Lake in Belknap County, New Hampshire, USA

Pemigewasset Lake is a 249 acre water body located in the Lakes Region of central New Hampshire in the United States. The lake straddles the border between the towns of New Hampton and Meredith, both in Belknap County. Outflow from the lake travels down Harper Brook to the Pemigewasset River, a tributary of the Merrimack River, which flows to the Gulf of Maine.

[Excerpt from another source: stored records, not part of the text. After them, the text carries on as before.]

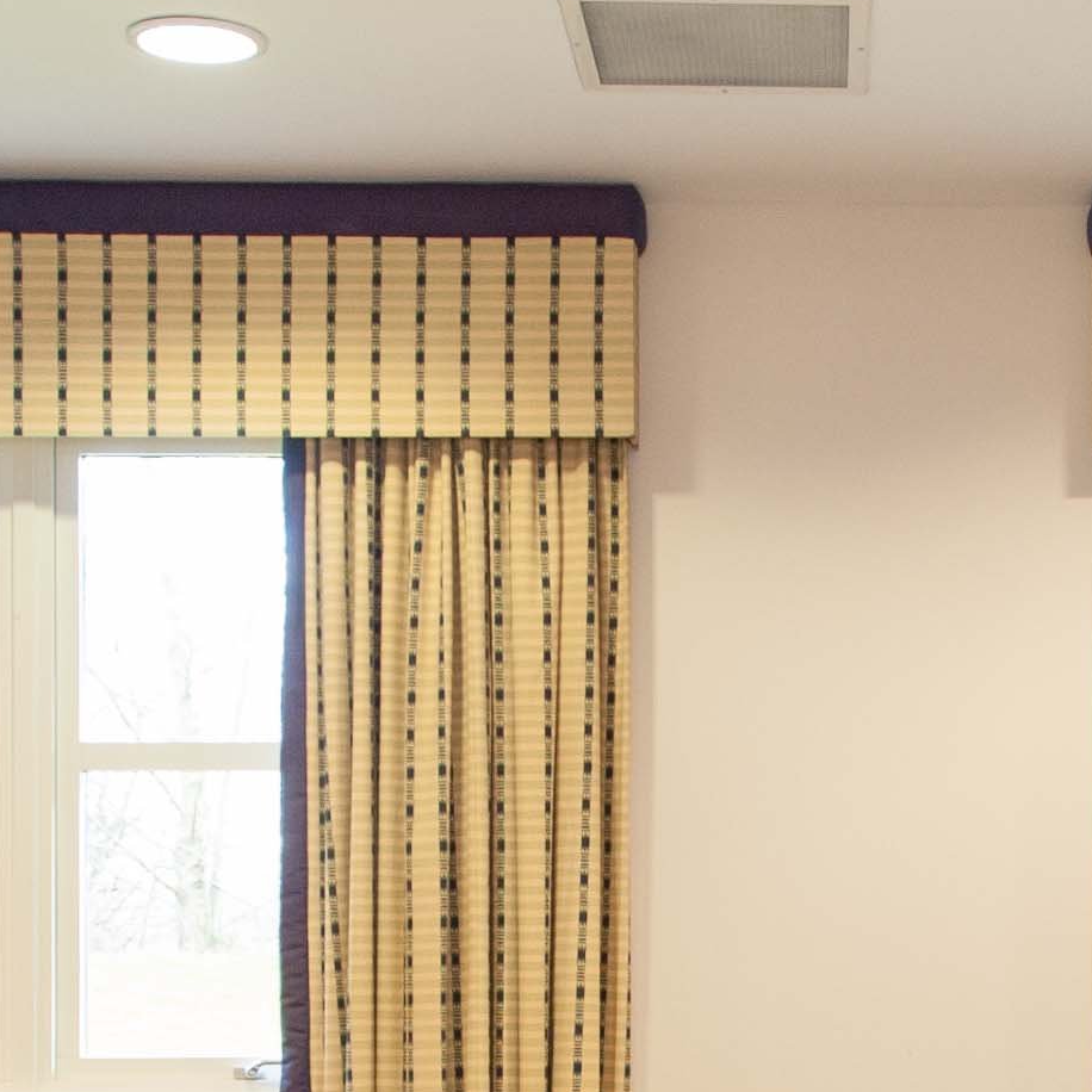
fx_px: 2677
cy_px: 1326
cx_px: 833
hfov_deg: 22.8
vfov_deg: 21.4
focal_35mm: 75
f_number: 4
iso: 640
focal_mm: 19
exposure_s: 1/50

The lake is classified as a warmwater fishery, with observed species including smallmouth and largemouth bass, chain pickerel, horned pout, and black crappie.

==Development==
Summer camps, private residences, and a campground line the northern side of the lake, while the southern shoreline is less developed. NH Route 104 runs past the north shore of the lake. A private area called "Smoke Rise" lies on the western side of the lake. Smoke Rise Road and a smaller secondary road, Easy Street, are located in this area. Smoke Rise borders the southwest side of Pemi Shores Condominiums, a group of 16 summer cottages on the shore of the lake.

==Island==
The western portion of the lake contains a large uninhabited island. The island is edged with edible blueberries and boasts some rather large, old trees inland. It is named Kelley Island on state Fish and Game Department maps but is often referred to as Blueberry Island.

Although evidence of previous fire pits can be found on the island, burning is strictly prohibited by the New Hampton fire department.